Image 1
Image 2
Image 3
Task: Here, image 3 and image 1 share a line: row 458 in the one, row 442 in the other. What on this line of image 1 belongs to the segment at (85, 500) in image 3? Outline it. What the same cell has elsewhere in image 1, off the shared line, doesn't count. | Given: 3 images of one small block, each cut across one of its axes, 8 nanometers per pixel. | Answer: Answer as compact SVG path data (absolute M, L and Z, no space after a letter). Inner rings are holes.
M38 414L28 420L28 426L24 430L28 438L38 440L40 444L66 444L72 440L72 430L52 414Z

* * *

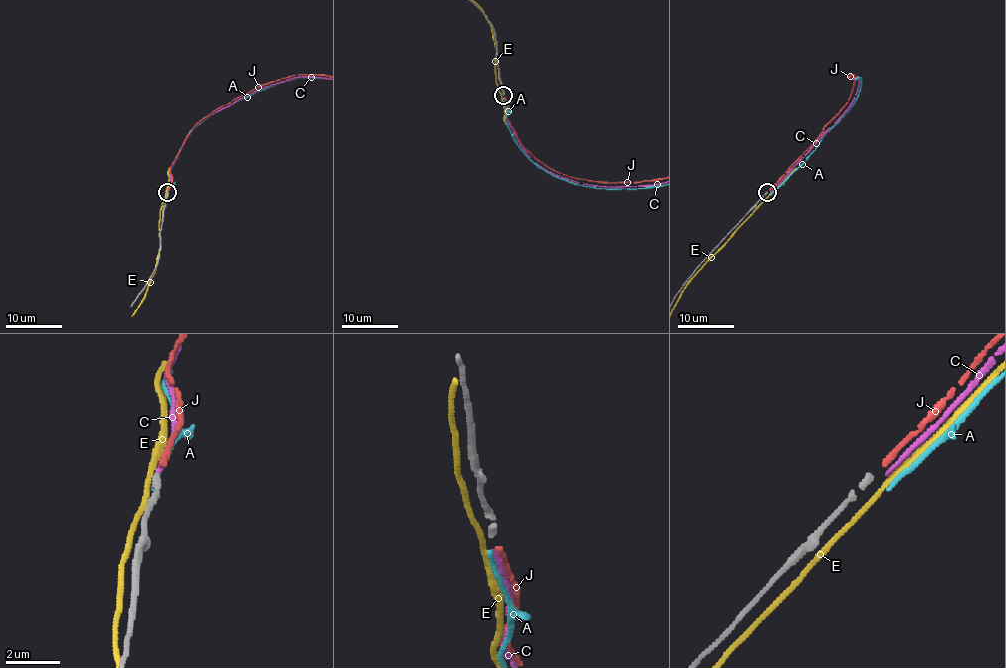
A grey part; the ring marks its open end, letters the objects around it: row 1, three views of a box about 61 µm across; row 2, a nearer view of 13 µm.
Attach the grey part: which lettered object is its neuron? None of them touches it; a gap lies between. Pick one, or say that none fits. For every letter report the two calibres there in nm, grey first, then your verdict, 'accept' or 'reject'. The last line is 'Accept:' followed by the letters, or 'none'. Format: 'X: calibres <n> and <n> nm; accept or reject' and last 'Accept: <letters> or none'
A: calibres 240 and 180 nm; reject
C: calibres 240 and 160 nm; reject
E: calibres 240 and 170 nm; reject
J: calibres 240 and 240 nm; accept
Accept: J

* * *

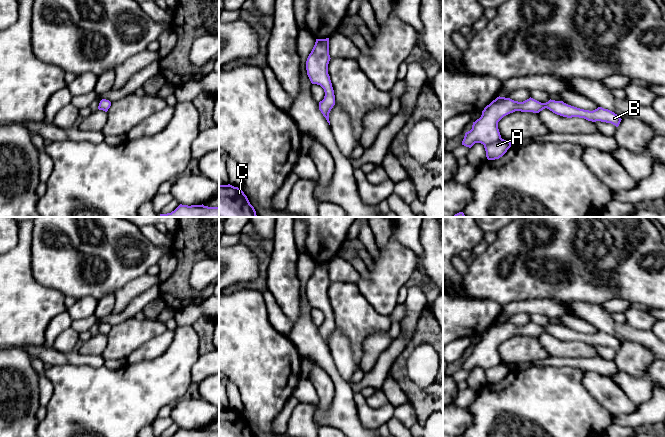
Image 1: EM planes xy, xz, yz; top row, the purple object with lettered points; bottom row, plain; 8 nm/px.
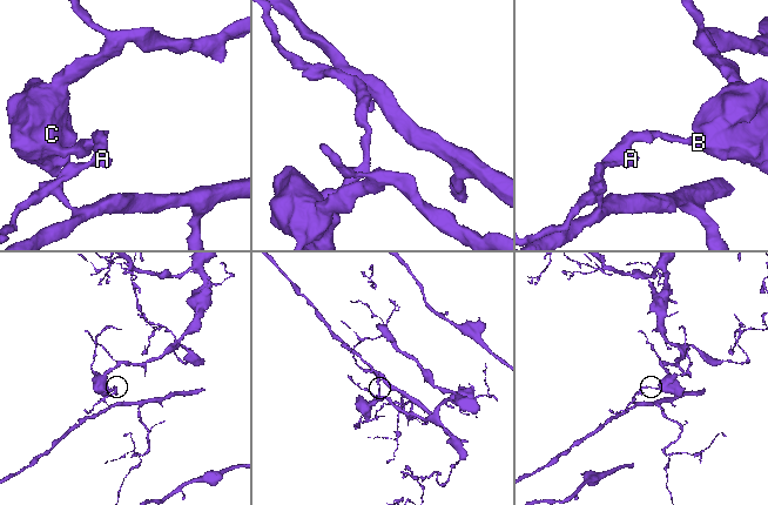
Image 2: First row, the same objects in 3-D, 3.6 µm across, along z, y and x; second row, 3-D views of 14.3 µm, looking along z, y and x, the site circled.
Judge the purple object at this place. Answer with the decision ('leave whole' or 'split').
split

* * *

▶ **What is expected**
Every line holding the word "views" should be copied out of the material.

▶ **Exercise solution**
A grey part; the ring marks its open end, letters the objects around it: row 1, three views of a box about 61 µm across; row 2, a nearer view of 13 µm.
Image 2: First row, the same objects in 3-D, 3.6 µm across, along z, y and x; second row, 3-D views of 14.3 µm, looking along z, y and x, the site circled.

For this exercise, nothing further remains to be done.